Write a script that loops through the titanic
data by passenger class and prints out whether the mean Survived measure is smaller or larger than 0.5. Hint: you may want to check out the function unique().
for (class in sort(unique(titanic$Pclass))){
if (mean(titanic$Survived[titanic$Pclass == class]) > 0.5){
print(paste("The mean Survived measure for people with class", class, "is greater than 0.5 units"))
} else {
print(paste("The mean Survived measure for people with class", class, "is less than 0.5 units"))
}
}
[1] "The mean Survived measure for people with class 1 is greater than 0.5 units"
[1] "The mean Survived measure for people with class 2 is less than 0.5 units"

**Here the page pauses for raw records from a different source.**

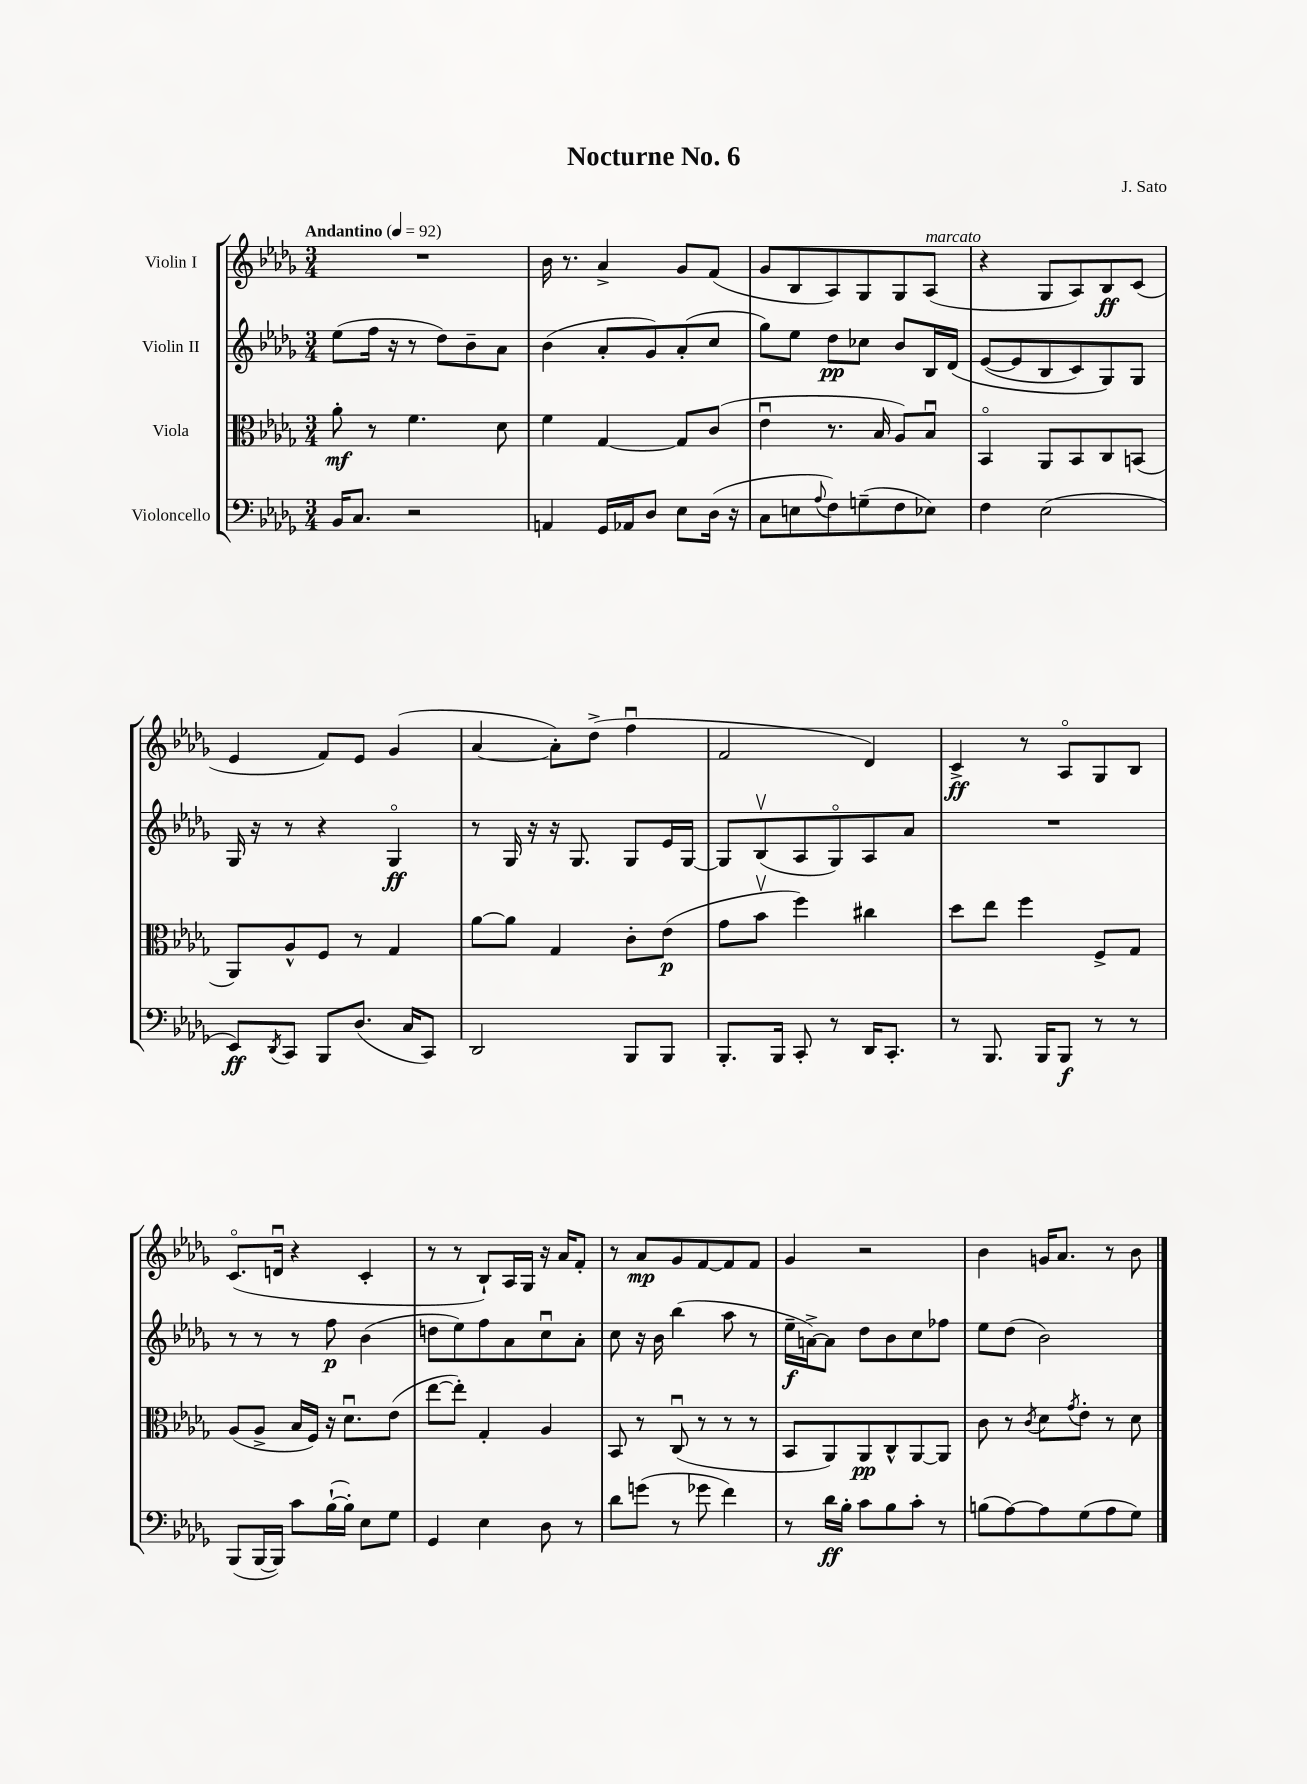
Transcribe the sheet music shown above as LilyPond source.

\header { title = "Nocturne No. 6" composer = "J. Sato" }
<<
\new StaffGroup <<
\new Staff = "s0" \with { instrumentName = "Violin I" } {
    \clef treble \key des \major \numericTimeSignature \time 3/4 \tempo "Andantino" 4 = 92
    R2. |
    bes'16 r8. aes'4-> ges'8 f'8( |
    ges'8 bes8 aes8) ges8 ges8 aes8^\markup { \italic "marcato" }( |
    r4 ges8 aes8) bes8\ff c'8( |
    ees'4 f'8) ees'8 ges'4( |
    aes'4~ aes'8-.) des''8->( f''4\downbow |
    f'2 des'4) |
    c'4->\ff r8 aes8\flageolet ges8 bes8 |
    c'8.\flageolet( d'16\downbow r4 c'4-. |
    r8 r8 bes8-!) aes16 ges16 r16 aes'16 f'8-. |
    r8 aes'8\mp ges'8 f'8~ f'8 f'8 |
    ges'4 r2 |
    bes'4 g'16 aes'8. r8 bes'8 \bar "|." |
}
\new Staff = "s1" \with { instrumentName = "Violin II" } {
    \clef treble \key des \major \numericTimeSignature \time 3/4
    ees''8( f''16 r16 r8 des''8) bes'8-- aes'8 |
    bes'4( aes'8-. ges'8) aes'8-.( c''8 |
    ges''8) ees''8 des''8\pp ces''8 bes'8 bes16 des'16\( |
    ees'8~( ees'8 bes8 c'8) ges8\) ges8 |
    ges16 r16 r8 r4 ges4\flageolet\ff |
    r8 ges16 r16 r16 ges8. ges8 ees'16 ges16~ |
    ges8 bes8\upbow( aes8 ges8\flageolet) aes8 aes'8 |
    R2. |
    r8 r8 r8 f''8\p bes'4( |
    d''8 ees''8) f''8 aes'8 c''8\downbow aes'8-. |
    c''8 r16 bes'16 bes''4( aes''8 r8 |
    ees''16--\f a'16~->) a'8 des''8 bes'8 c''8 fes''8 |
    ees''8 des''8( bes'2) \bar "|." |
}
\new Staff = "s2" \with { instrumentName = "Viola" } {
    \clef alto \key des \major \numericTimeSignature \time 3/4
    aes'8-.\mf r8 f'4. des'8 |
    f'4 ges4~ ges8 c'8( |
    ees'4\downbow r8. bes16 aes8) bes8\downbow |
    bes,4\flageolet aes,8 bes,8 c8 b,8( |
    aes,8) aes8-^ f8 r8 ges4 |
    aes'8~ aes'8 ges4 c'8-. ees'8\p( |
    ges'8 bes'8\upbow f''4) cis''4 |
    des''8 ees''8 f''4 f8-> ges8 |
    aes8( aes8-> bes16 f16) r16 des'8.\downbow ees'8( |
    ees''8~ ees''8-.) ges4-. aes4 |
    bes,8 r8 c8\downbow( r8 r8 r8 |
    bes,8 aes,8) aes,8\pp c8-^ aes,8~ aes,8 |
    c'8 r8 \acciaccatura { c'8 } des'8 \acciaccatura { ges'8 } ees'8-. r8 des'8 \bar "|." |
}
\new Staff = "s3" \with { instrumentName = "Violoncello" } {
    \clef bass \key des \major \numericTimeSignature \time 3/4
    bes,16 c8. r2 |
    a,4 ges,16 aes,16 des8 ees8 des16( r16 |
    c8 e8 \appoggiatura { aes8 } f8) g8--( f8 ees8) |
    f4 ees2( |
    ees,8\ff) \acciaccatura { des,8 } c,8 bes,,8 des8.( c16 c,8) |
    des,2 bes,,8 bes,,8 |
    bes,,8.-. bes,,16 c,8-. r8 des,16 c,8.-. |
    r8 bes,,8. bes,,16 bes,,8\f r8 r8 |
    bes,,8( bes,,16~ bes,,16) c'8 bes16~-!( bes16-.) ees8 ges8 |
    ges,4 ees4 des8 r8 |
    des'8 g'8( r8 ges'8 f'4) |
    r8 des'16\ff bes16-. c'8 bes8 c'8-. r8 |
    b8( aes8~) aes8 ges8( aes8 ges8) \bar "|." |
}
>>
>>
\layout { \context { \Score \remove "Bar_number_engraver" } }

[1] "The mean Survived measure for people with class 3 is less than 0.5 units"
Modify the script from Challenge 4 to also loop over each sex. This time print out whether the Survived is smaller than 0.2, between 0.2 and 0.6, or greater than 0.6.
for (class in sort(unique(titanic$Pclass))){
for (sex in unique(titanic$Sex)) {
if (mean(titanic$Survived[titanic$Pclass == class & titanic$Sex == sex]) <= 0.2){
print(paste("The mean Survived measure for",sex,"people with class", class, "is less than 0.2 units"))
} else if (mean(titanic$Survived[titanic$Pclass == class & titanic$Sex == sex]) > 0.6) {
print(paste("The mean Survived measure for",sex,"people with class", class, "is greater than 0.6 units"))
} else {
print(paste("The mean Survived measure for",sex,"people with class", class, "is between 0.2 and 0.6"))
}
}
}
[1] "The mean Survived measure for male people with class 1 is between 0.2 and 0.6"
[1] "The mean Survived measure for female people with class 1 is greater than 0.6 units"
[1] "The mean Survived measure for male people with class 2 is less than 0.2 units"
[1] "The mean Survived measure for female people with class 2 is greater than 0.6 units"
[1] "The mean Survived measure for male people with class 3 is less than 0.2 units"
[1] "The mean Survived measure for female people with class 3 is between 0.2 and 0.6"